"We have had conversations with like-minded companies and are open to exploring alternative solutions to the legislation as it is currently written," Starbucks spokeswoman Deb Trevino said.
A person familiar with the discussions said the other companies exploring alternatives include food seller Whole Foods Market Inc. and retailer Costco Wholesale Corp. The person spoke only on condition of anonymity because of the sensitivity of the negotiations.
The labor-friendly bill, one of the most vigorously debated in Congress this year, would take away the right of employers to demand secret-ballot elections by workers before unions could be formed. Instead, unions could gain representation if a majority of workers sign cards authorizing it.

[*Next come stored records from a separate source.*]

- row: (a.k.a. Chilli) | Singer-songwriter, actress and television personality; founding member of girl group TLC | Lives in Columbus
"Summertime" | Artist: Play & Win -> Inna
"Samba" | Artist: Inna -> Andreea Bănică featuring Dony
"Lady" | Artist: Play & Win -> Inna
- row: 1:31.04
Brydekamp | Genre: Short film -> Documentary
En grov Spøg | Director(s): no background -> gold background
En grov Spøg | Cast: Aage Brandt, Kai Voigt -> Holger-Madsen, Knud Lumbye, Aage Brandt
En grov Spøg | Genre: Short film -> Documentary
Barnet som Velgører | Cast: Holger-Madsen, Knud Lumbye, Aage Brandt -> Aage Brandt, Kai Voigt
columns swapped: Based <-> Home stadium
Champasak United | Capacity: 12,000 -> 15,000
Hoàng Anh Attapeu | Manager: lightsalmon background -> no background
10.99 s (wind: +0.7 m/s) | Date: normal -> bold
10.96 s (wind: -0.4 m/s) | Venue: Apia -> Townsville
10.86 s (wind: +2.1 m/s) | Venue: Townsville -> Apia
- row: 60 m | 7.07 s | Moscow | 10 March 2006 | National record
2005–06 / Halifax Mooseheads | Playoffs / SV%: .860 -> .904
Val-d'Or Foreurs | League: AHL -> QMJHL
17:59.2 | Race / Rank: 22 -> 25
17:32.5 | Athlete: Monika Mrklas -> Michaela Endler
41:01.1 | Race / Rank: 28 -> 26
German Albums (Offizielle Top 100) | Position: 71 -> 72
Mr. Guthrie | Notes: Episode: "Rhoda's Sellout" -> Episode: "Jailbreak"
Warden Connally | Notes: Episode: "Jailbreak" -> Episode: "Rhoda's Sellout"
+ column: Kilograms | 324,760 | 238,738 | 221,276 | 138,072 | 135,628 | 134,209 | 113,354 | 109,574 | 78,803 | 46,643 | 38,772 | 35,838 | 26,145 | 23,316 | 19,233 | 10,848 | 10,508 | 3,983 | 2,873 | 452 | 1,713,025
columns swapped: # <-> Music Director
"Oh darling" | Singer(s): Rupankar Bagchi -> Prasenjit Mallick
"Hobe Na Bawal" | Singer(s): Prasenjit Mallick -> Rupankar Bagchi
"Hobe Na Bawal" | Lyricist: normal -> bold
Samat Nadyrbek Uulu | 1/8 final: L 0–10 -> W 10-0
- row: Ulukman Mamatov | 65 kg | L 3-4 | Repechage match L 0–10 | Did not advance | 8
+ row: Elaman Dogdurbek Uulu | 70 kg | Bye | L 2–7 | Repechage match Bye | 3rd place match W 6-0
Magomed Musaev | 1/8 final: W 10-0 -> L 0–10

Business groups have mobilized like never before to lobby against the bill
- also known as card check - with Congress expected to consider the measure later this summer. Word that one of the most recognizable companies in the nation is even thinking about compromise provoked a wave of outrage from opponents of the legislation.
Stefan H. Gleason, vice president of the National Right to Work Legal Defense Foundation, called Starbucks' position "totally unacceptable."
"There can be no compromise whatsoever on the card-check bill," Gleason said. "For any company to cut a deal with big labor is to support passage of card check."
Whole Foods spokeswoman Libba Letton said the companies have been talking about "finding fair alternatives" to the current bill.
The news prompted Michael Eastman, a labor law policy specialist at the U.S. Chamber of Commerce, to fire off an e-mail to supporters late Friday, assuring them it is not a sign of cracks in the business position.
"It should not be surprising that some very small number of companies, out of the hundreds of thousands concerned with EFCA, may be exploring other options," Eastman said. "However, these companies are not representative of any true division in the business community."
Eastman urged the bill's opponents "to stay on course and on message and not get distracted by talk of alternatives."